I walked down the few steps that led down the witness stand and a pair of feet met mine at the bottom.

“Liz.” It was Patrick. I couldn’t say anything and I couldn’t look at him. I just stood there.

“Liz,” he said even softer. I shook my head and wiped my eyes. He took his hand and lifted my chin until he was looking straight into my eyes. I tried to avoid his gaze by looking down. “Please? I need you to look at me.”

I wiped my eyes and reluctantly looked up. I took in his face. I could tell he was stunned from what he had heard me say on the stand. He seemed so hard, so angry. I had never seen him look like that. Fresh tears appeared in my eyes. “I’m still here. I told you.” His voice was so gentle and reassuring. He squeezed my hand, “I’m not going anywhere.”

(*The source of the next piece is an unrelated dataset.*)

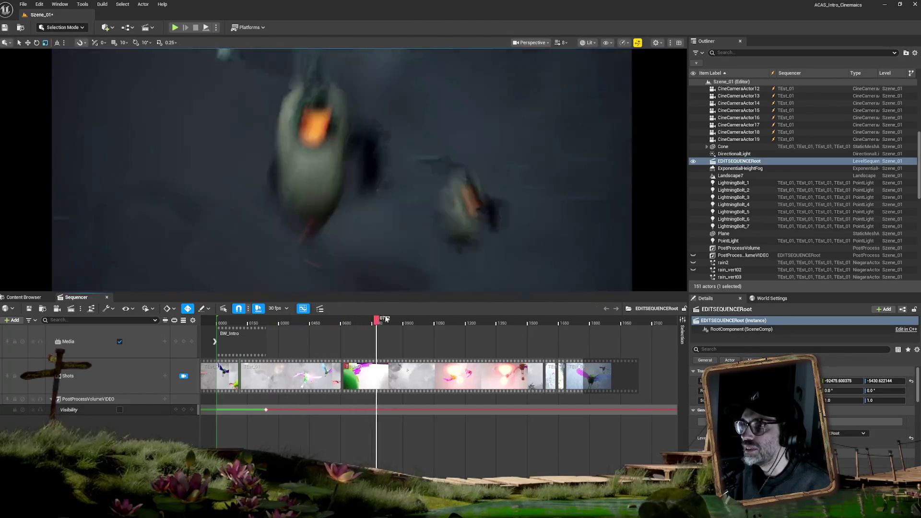
left_click_drag(402, 319, 520, 335)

“But, you’re real mad.” I choked out.

He gritted his teeth and swallowed hard. “Yeah.” He looked around the court room and clearly got angrier. “Let’s get out of here.” He gently took my hand led me away from the witness stand.

Detective Peters and the DA were talking outside of the court room. “I heard you did very well in there.”

“Thanks. You weren’t in there?” I was confused. I know that I wasn’t paying attention to who was in there, but I thought that was the reason he was at the door.

“No. I’m testifying after you.”

“Oh.” That made sense. I didn’t want to make any more small talk. I wanted to leave.

“Look, I don’t know if you kept the number I gave you before.” He handed me a business card for some trauma counselor. “They can really help.” I remembered him trying to give my parents the card, but they wouldn’t take it. When they were talking to the doctor, he gave me the card. I never looked at it again. There was no point. My parents wouldn’t let me see a counselor.

“Thanks.” I took it and shoved it into my pocket. We said goodbye and DA Espinoza repeated that she would call me when everything was done and a verdict was made.

 
 
 
 
 

17. REASONS

 
 

I couldn’t understand what to make of Patrick’s mood. He was both very angry and gentle with me. His face, his jaw was so tense. The phrase
if looks could kill
came to mind. It was like he could snap a person in half just by looking at them. I was so scared. Not that he would physically hurt me. I know he wouldn’t do that. No, I was scared that he was mad at me. Mad because I was damaged and not worth the energy, time and friendship that he has spent on me. Or mad that I didn’t tell him sooner, so I had betrayed his friendship or thought less of our friendship.